On my Apache Tomcat server I have an OpenRDF Sesame triplestore to handle RDF triples related to users and documents and bidirectional links between such entities:

http://local/id/doc/123456 myvocabulary:title "EU Economy"
http://local/id/doc/456789 myvocabulary:title "United States Economy"

http://local/id/user/JohnDoe myvocabulary:email "[email protected]"
http://local/id/user/JohnDoe myvocabylary:hasWritten http://local/id/doc/123456

This triple state that user John Doe with email "[email protected]" has written "EU Economy" book.

A Java application running on multiples clients used such server through an HTTPRespository to insert/update/remove such triples.

Problems comes from concurrent connections. If a Java Client delete the book "456789" and an other Client simultaneously link the same book to "John Doe", then there may have a situation that "John Doe" links to a book that doesn't exists any more.

To try to find a solution I have made two transactions. The first one is (T1):

  • (a) Check if book id exists (i.e. "456789").

  • (b) If yes, link the given profile (i.e. "JohnDoe") to this book.

  • (c) If no, return an error.

The second one is (T2):

  • (d) Delete book by id (i.e. "456789").

The problem is if the sequence is (T1,a) (T2,d) (T1,b) (T1,c), there is again consistency issues.

My question is: how to handle locking (like MySQL FOR UPDATE or GET_LOCK) to properly isolate such transactions with sesame ?

1

There are 1 best solutions below

0
On BEST ANSWER

Older versions of Sesame (2.7.x and older) support no transaction isolation over HTTP. In a HTTP connection, transactions merely batch operations together at the client side, but no lock is obtained from the server, so there is no way to control isolation in this scenario.

So the only way to deal with this in older Sesame versions is to be robust in your queries, rather than relying on full data consistency (which is a bit of an odd concept in a schemaless/semi-structured data paradigm anyway). For example in this particular case, make sure that when you query for the books linked to a profile, the book data is actually there - don't just rely on the reference.

In Sesame 2.8 and newer, however, full transaction isolation support is available over HTTP, and additional control over the exact transaction isolation level is available as well, on a per-transaction basis. The locking scheme is dependent on the specific triplestore implementation you use.

Sesame's native store uses optimistic locking, which means that it assumes a transaction to be able to make the update it wants to, and throws an exception when a conflict occurs. Setting the isolation level for a transaction controls how the store handles locking for concurrent transactions. The Sesame Programmers manual has more details on transaction handling and the available isolation levels. The default isolation level for transactions on the native store is SNAPSHOT_READ.
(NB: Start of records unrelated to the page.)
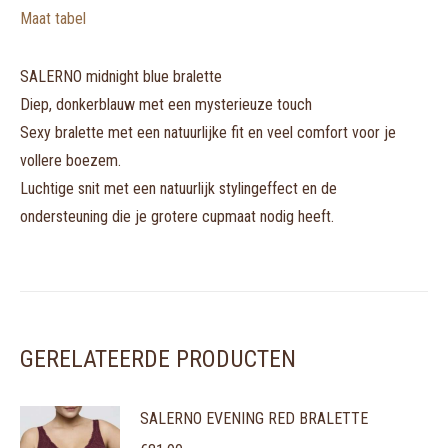
Maat tabel
SALERNO midnight blue bralette
Diep, donkerblauw met een mysterieuze touch
Sexy bralette met een natuurlijke fit en veel comfort voor je
vollere boezem.
Luchtige snit met een natuurlijk stylingeffect en de
ondersteuning die je grotere cupmaat nodig heeft.
GERELATEERDE PRODUCTEN
SALERNO EVENING RED BRALETTE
As for your example transactions: in the default isolation level, T1 and T2 both observe consistent snapshots of the store for their queries, and the sequence as you sketch it plays out: T1 sees the book exists, thus adds it to the profile, and T2 gets to delete it. The end result will be that the profile is linked to a non-existent book - but actually, this is not technically an inconsistency, because T2 does not do any verification on whether a particular book is used in a profile, or not. No matter which transaction isolation level you use, if in your scenario T2 gets executed after T1, the end result will be a link to a non-existent book. If you want to ensure that you cannot get into that situation, you need to extend T2 to do a check that the book about to be deleted is not linked to a profile, and make the isolation level SNAPSHOT or SERIALIZABLE.